India have in their ranks one of the best batsmen in the world in Sachin Tendulkar and too often in the past it has been said that the team relies too much on him. Hadlee feels if India is to make headway on this tour, the thinking in that direction has to change.
"There is no way India can afford to rely on one player, Sachin Tendulkar in India's case. You have to play as a team to have a chance against the Australians.
"The thing about the Aussies is that they advance the game very quickly. They play so positively that in a 90-over day they look to score at least 360-370 runs. They look to win in four days and the only chance you have of winning is if you slow the game down." Hadlee opined.
New Zealand's chairman of selectors feels India must keep the Aussies under pressure from the start to entertain any hope of lasting all five days of the match.
"India needs to be aggressive but, more importantly, they need to find a balance between being aggressive and defensive. That should keep help keep the Aussies under the knife a little.
"A quality spinner should be effective against the Aussies but only if the captain backs them. You need to set aggressive, attacking fields for the spinner, with fielders in close and protecting the easy single.
"Too often in Australia spinners are only used to give the fast bowlers a rest. You have to put pressure on them.
"Taking the game into the fifth day should be top priority for India. If they reach the fifth day and have a fighting chance, then anything can happen. By the end of the third day, the Aussies normally have the match in the bag. But if India can take the match into the fifth day, then a game is on," he said.
Hadlee was famous as a bowler who thought the batsmen out. He had a plan for every batsman. Once he found the chink in the techniques of the opposition batsmen, he exploited it to the hilt. His career bowling average of 22.29 is a testament to his prowess. The 431 wickets he captured was a world record till Kapil Dev went three better.
"In Australia, you need to bowl into the track. But when I say into the track that does not mean you bowl short. You bowl it seam-up, and just short of driving length so that the ball bounces. You have to maintain a line just on off-stump and be very consistent with the length. The Aussies play the line, if you can get the ball to move a little, you can get them in trouble. The Aussies are pre-dominantly back-foot players and anything off-line will be severely punished; anything short will be perfect for the pull and the hook; anything too straight will be hit to the leg-side. In other words your line needs to be spot-on."
India's record abroad is pitiful. History says India, or for that matter any team who plays against Australia, has struggled. So what is Hadlee's prediction on the score line for the Test series?
"Well, I think it will be 3-0. Australia always wants to play to win. Also, they are the world champions as well. India is playing them at their home and they will have to work hard and do a lot to win against Australia."

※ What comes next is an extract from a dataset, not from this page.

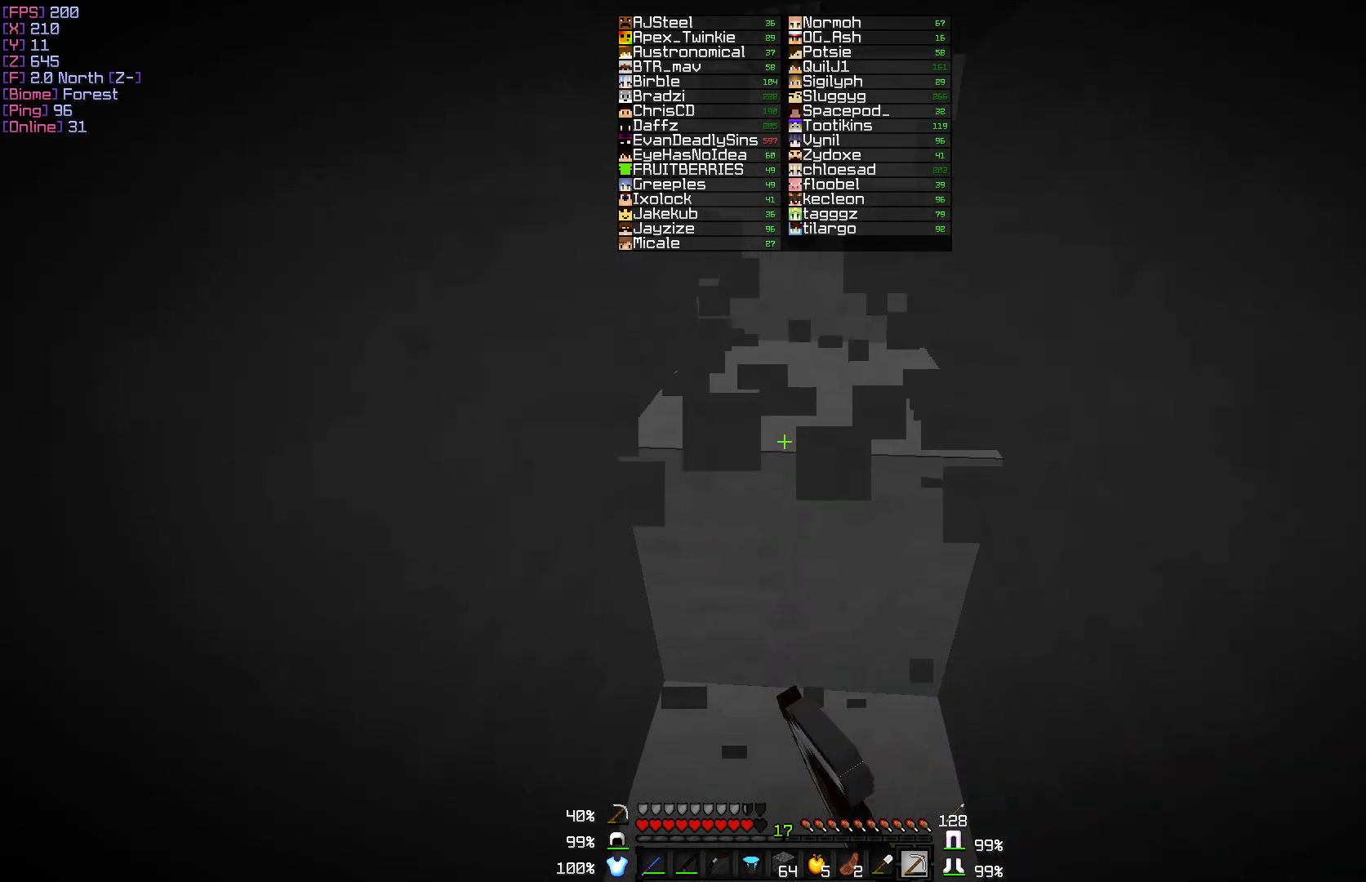
{"keys": [], "mouse": ["left"], "events": [[67, "d", "down"], [217, "d", "up"], [250, "w", "up"]]}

Hadlee believes a positive outlook by the Indians can thwart the Aussies.
"India will have to do things that they have not done before. They will have to compete and back themselves. You have to be determined and should not think that you cannot beat the world champions. Not a single team in world cricket is unbeatable; it just the right kind of attitude that you need to beat the champions which the Indian team is lacking.
"The record says that India's performance is exceptional at home but off the shore it is not so good. India has to learn to capitalize. They should have the desire, show commitment and make use of their skills to win against the Australians."